L’agriculteur s’est allié à d’autres citoyens pour dénoncer le manque de transparence concernant la qualité des rejets du CTBM dans le ruisseau des Glaises. Il souhaite également une plus grande surveillance de l’entreprise de la part des autorités.

« Ce n’est pas parce qu’une forme d’énergie est dite renouvelable qu’elle est pour autant sans danger pour l’environnement et l’humain. Aujourd’hui, nous dénonçons une de ces lacunes, soit l’absence ou presque de surveillance de la part du ministère de l’Environnement de l’usine de biométhanisation de Saint-Pie », a souligné l’ex-président du CCCPEM, Jacques Tétreault.
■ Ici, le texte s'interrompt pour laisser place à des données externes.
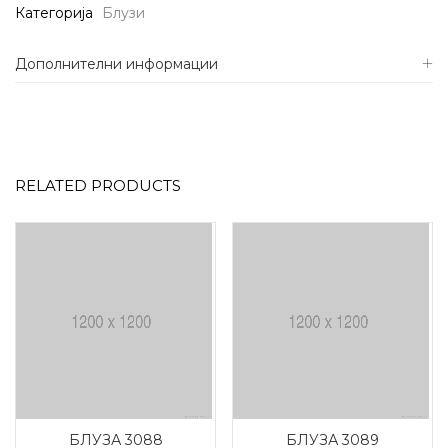
Категорија
Блузи
Дополнителни информации
RELATED PRODUCTS
БЛУЗА 3088
БЛУЗА 3089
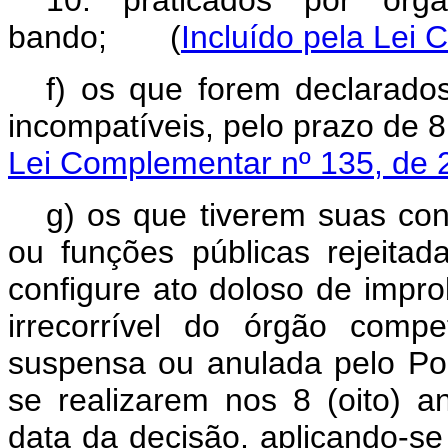
10. praticados por orga
bando; (
Incluído pela Lei
f) os que forem declarados
incompatíveis, pelo prazo de
8
Lei Complementar nº 135, de 
g) os que tiverem suas con
ou funções públicas rejeitad
configure ato doloso de impro
irrecorrível do órgão comp
suspensa ou anulada pelo
Pod
se realizarem nos
8 (oito)
an
data da decisão
, aplicando-s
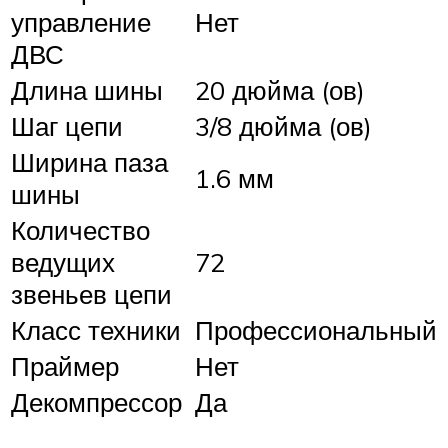
управление
Нет
ДВС
Длина шины
20 дюйма (ов)
Шаг цепи
3/8 дюйма (ов)
Ширина паза
1.6 мм
шины
Количество
ведущих
72
звеньев цепи
Класс техники
Профессиональный
Праймер
Нет
Декомпрессор
Да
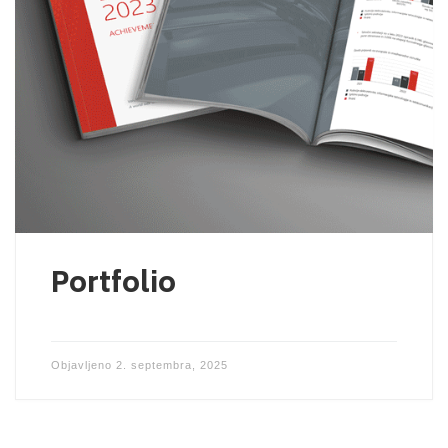
Portfolio
Objavljeno
2. septembra, 2025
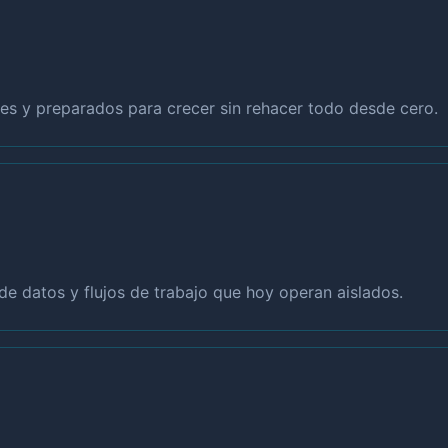
s y preparados para crecer sin rehacer todo desde cero.
de datos y flujos de trabajo que hoy operan aislados.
De son côté, l’agronome et résident de Saint-Pie Louis Robert a rappelé l’état du bassin versant de la rivière Yamaska. « La rivière Yamaska a besoin d’amour. C’est l’une des rivières les plus chargées en phosphore. Selon une étude récente, parmi les 19 bassins versants de la plaine du Saint-Laurent, la rivière Yamaska était la plus endommagée. Ça va prendre des efforts continus [pour améliorer la qualité de l’eau]. C’est une pollution industrielle qui se fait en toute impunité ou à peu près. Il y a un manque de transparence », ajoute M. Robert.

Contactée par LE COURRIER, l’entreprise n’a pas souhaité commenter.